What would it look like if Obama didn’t have to pay for Bush’s wars based on lies, didn’t have to pay for Bush’s prescription drug plan, didn’t have to pay for Bush’s tax cuts, didn’t have to pay for stimulus funds to rescue the country from Bush’s Great Recession, and didn’t have to pay interest (one of the biggest items in the federal budget) on the money that Bush and Reagan borrowed previously?
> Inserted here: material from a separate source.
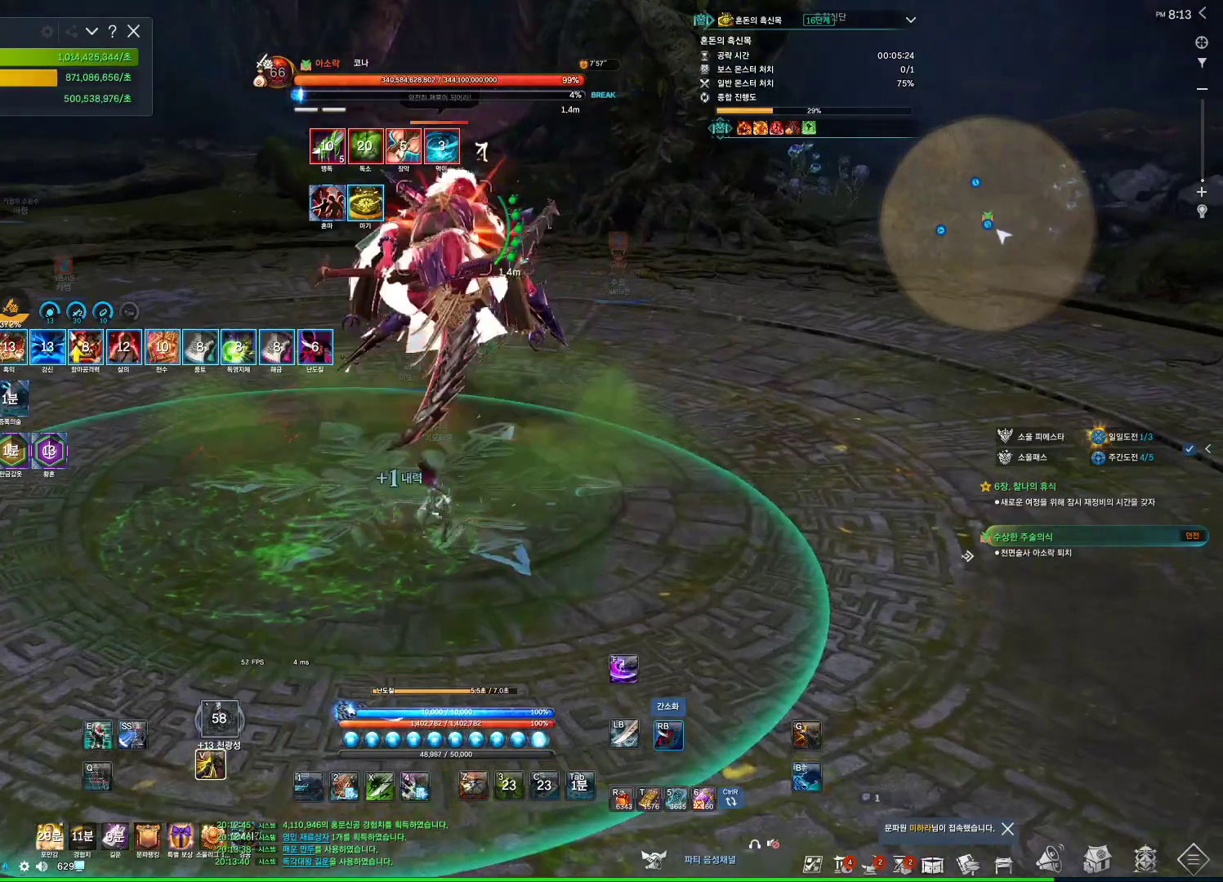
{"keys": [], "mouse": ["right"], "events": [[300, "4", "down"], [300, "mouse_right", "up"], [467, "mouse_right", "down"], [467, "w", "up"], [500, "4", "up"]]}
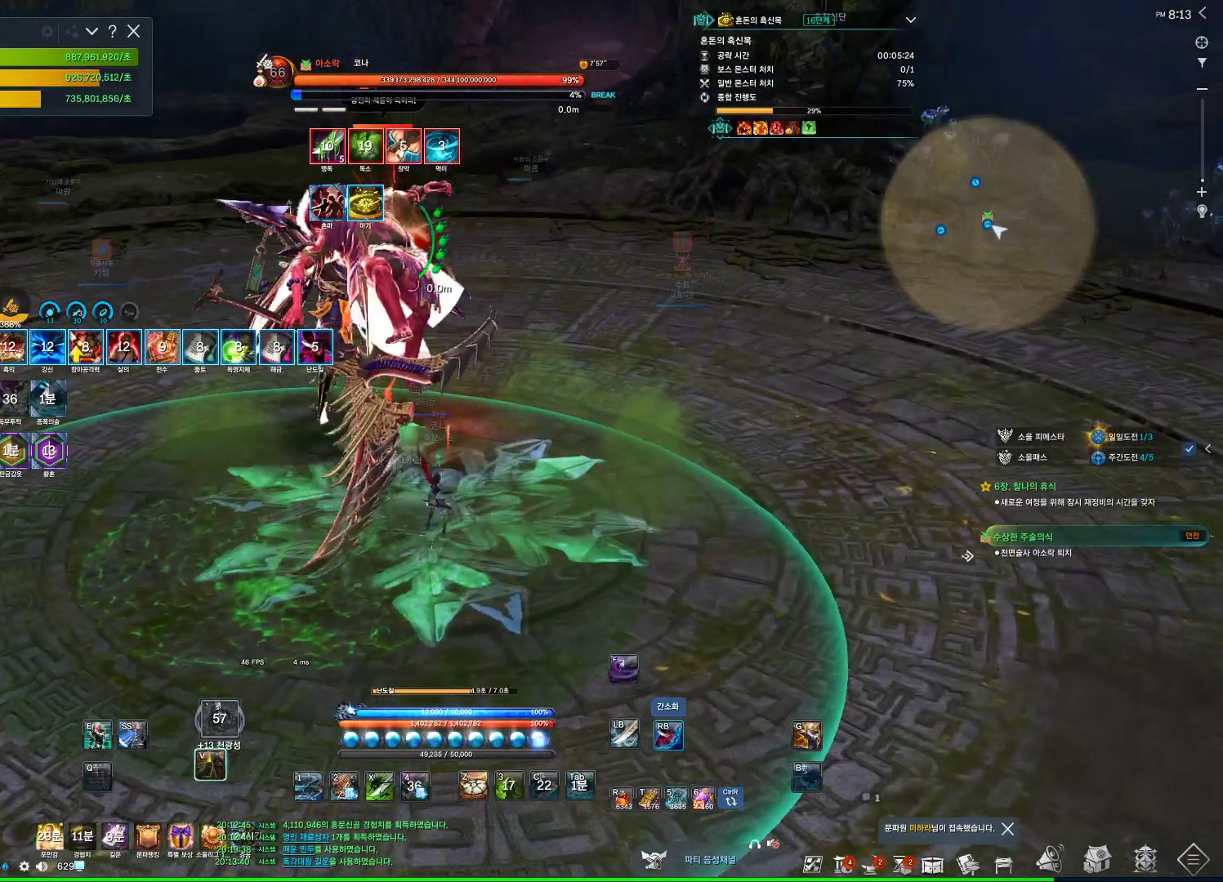
{"keys": ["4"], "mouse": [], "events": [[367, "4", "down"], [367, "mouse_right", "up"]]}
Most likely, it would look like it did on January 20, 2001, the day that Bush came to office, and the United States was running the greatest surplus ever in its history.
So here we stand. The people who created endless disaster as far as the eye can see are now completely beside themselves in outrage that someone is spending a few dollars to clean up the mess these same folks have made by convincing America to follow their policies over the last thirty years. They want big changes, right now, even though they can’t quite specify what they want – other than changes that won’t hurt them, personally – and even though these changes would do absolutely nothing to solve the current problems facing the country, and would in fact probably exacerbate those.
They are absolutely fuming! How dare Obama do that?! They’ve come to take back our country, and most likely they will have great success in the election next month.
What do you call that?
Well, ironic, for sure.
But don’t forget tragic, too.
Oh, and massively stupid.
DAVID MICHAEL GREEN teaches pol sci at Hofstra University, in New York.